The economy of Bahrain is heavily dependent upon oil and gas. The Bahraini Dinar is the second-highest-valued currency unit in the world.  Since the late 20th century, Bahrain has heavily invested in the banking and tourism sectors. The country's capital, Manama is home to many large financial structures. Bahrain's finance industry is very successful. In 2008, Bahrain was named the world's fastest growing financial center by the City of London's Global Financial Centres Index. Bahrain's banking and financial services sector, particularly Islamic banking, have benefited from the regional boom driven by demand for oil. Petroleum is Bahrain's most exported product, accounting for 60% of export receipts, 70% of government revenues, and 11% of GDP. Aluminium is the second most exported product, followed by finance and construction materials.

According to the 2020 Index of Economic Freedom, Bahrain has the fourth freest economy in the Middle East and North Africa region and is the 40th freest economy in the world. An alternative index, published by the Fraser Institute, puts Bahrain in 70th place. Bahrain was recognised by the World Bank as a high income economy.

Economy overview 
Oil and natural gas play a dominant role in Bahrain’s economy. Despite efforts to diversify the economy, according to the CIA World Fact Book: oil still comprises 85% of Bahraini budget revenues, meaning throughout the last few years lower world energy prices have generated sizeable budget deficits - about 10% of GDP in 2017 alone. Bahrain is a rich country in the middle east and the north africa (MENA) region and its economy depends on oil & gas, international banking and tourism.

[Source records]
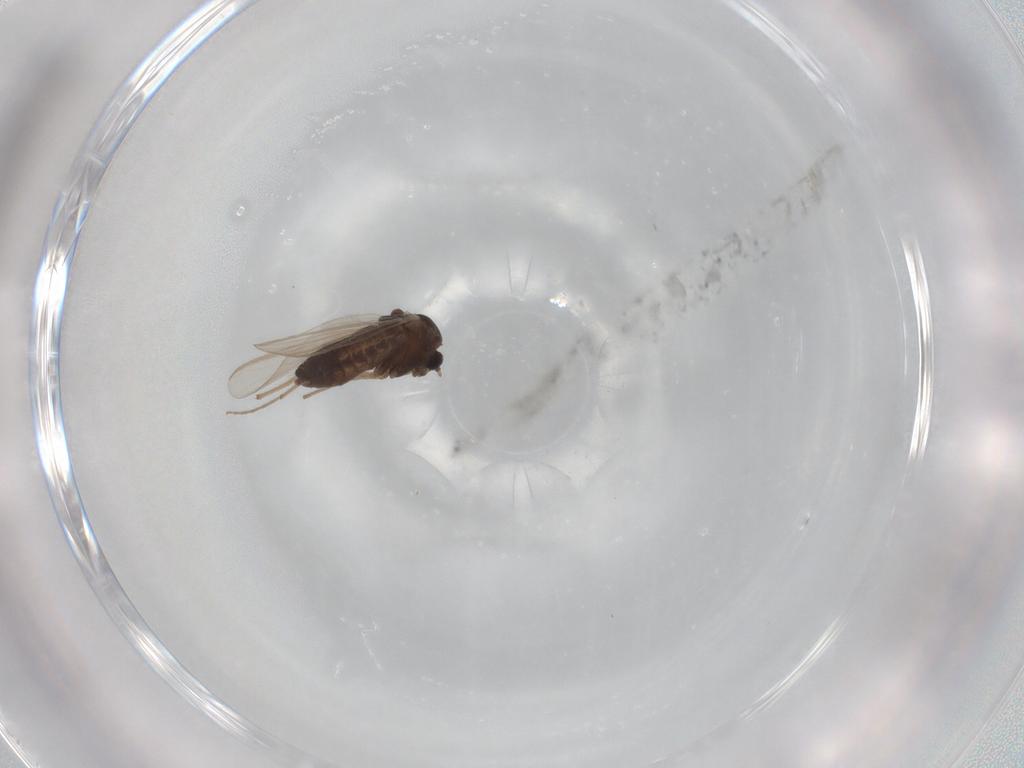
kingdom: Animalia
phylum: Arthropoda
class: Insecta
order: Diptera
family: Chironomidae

--

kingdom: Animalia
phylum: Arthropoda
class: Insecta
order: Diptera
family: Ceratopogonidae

--- TASK LIST ---
• a. Translate this sentence from the passage on Bahrain's economy into Spanish: "The Bahraini Dinar is the second-highest-valued currency unit in the world."
• b. Reproduce the part of the passage on Bahrain's economy that opens with the words containing "Economy overview" and closes with "banking and tourism.".
• c. Carry on the passage on Bahrain's economy from its final sentence.

--- ANSWERS BELOW ---
• a. El dinar bareiní es la segunda unidad monetaria de mayor valor del mundo.

• b.
Economy overview 
Oil and natural gas play a dominant role in Bahrain’s economy. Despite efforts to diversify the economy, according to the CIA World Fact Book: oil still comprises 85% of Bahraini budget revenues, meaning throughout the last few years lower world energy prices have generated sizeable budget deficits - about 10% of GDP in 2017 alone. Bahrain is a rich country in the middle east and the north africa (MENA) region and its economy depends on oil & gas, international banking and tourism.

• c.
In 2003 and 2004, the balance of payments improved due to rising oil prices and increased receipts from the services sector. As a result, the current account balance registered a surplus of US$219 million in 2003 and a surplus of US$442 million in 2004, compared to a deficit of US$35 million in 2002. Bahrain's gross international reserves increased substantially in 2004 to US$1.6 billion, up from US$1.4 billion in the previous three years (2001-2003).

Diversification 

Though Current GDP per capita  shrank by 2.4% in the 1980s, it bounced back to a growth of 36% in the 1990s as a result of successful diversification initiatives.  Bahrain's urgency in embracing economic liberalisation is due to its need to diversify the economy away from its limited oil supplies. Unlike its Persian Gulf neighbours, Bahrain has little oil wealth and the economy has expanded into banking, heavy industries, retail and tourism. The Kingdom is the main banking hub for the Persian Gulf and a centre for Islamic finance, which has been attracted by the strong regulatory framework for the industry. According to the International Monetary Fund's Financial System Stability Assessment of Bahrain's financial regulatory environment, published on 6 March 2006, found:

 The financial system is enjoying strong performance under favorable circumstances, and is likely to remain a major contributor to overall growth. The main risk stems from potential overheating in the economies of the region, but the system should be resilient to likely shocks.
 Prudential regulations are modern and comprehensive, and supervision is generally effective, especially in the dominant banking sector. Supervisory capacity needs to be expanded in line with new regulations and to keep up with the growth and increasing sophistication of financial institutions.
 The further expansion of the Islamic sector, the development of housing finance, and the deepening of securities markets are important for the future growth of the financial system. The banking and insurance sectors will eventually undergo consolidation. 

In 2005, Bahrain signed the US-Bahrain Free Trade Agreement, becoming the first Persian Gulf state to sign such a bilateral trade agreement with the United States. A massive privatization programme is underway to sell off key government assets: utilities, banks, financial services, and telecommunications have started to come under the control of the private sector.

As a result, the economy has been well positioned to exploit the extra revenues generated in the region thanks to the sustained high oil prices since 2002. In January 2006, the United Nations Economic and Social Commission for Western Asia cited Bahrain as the fastest growing economy in the Arab world.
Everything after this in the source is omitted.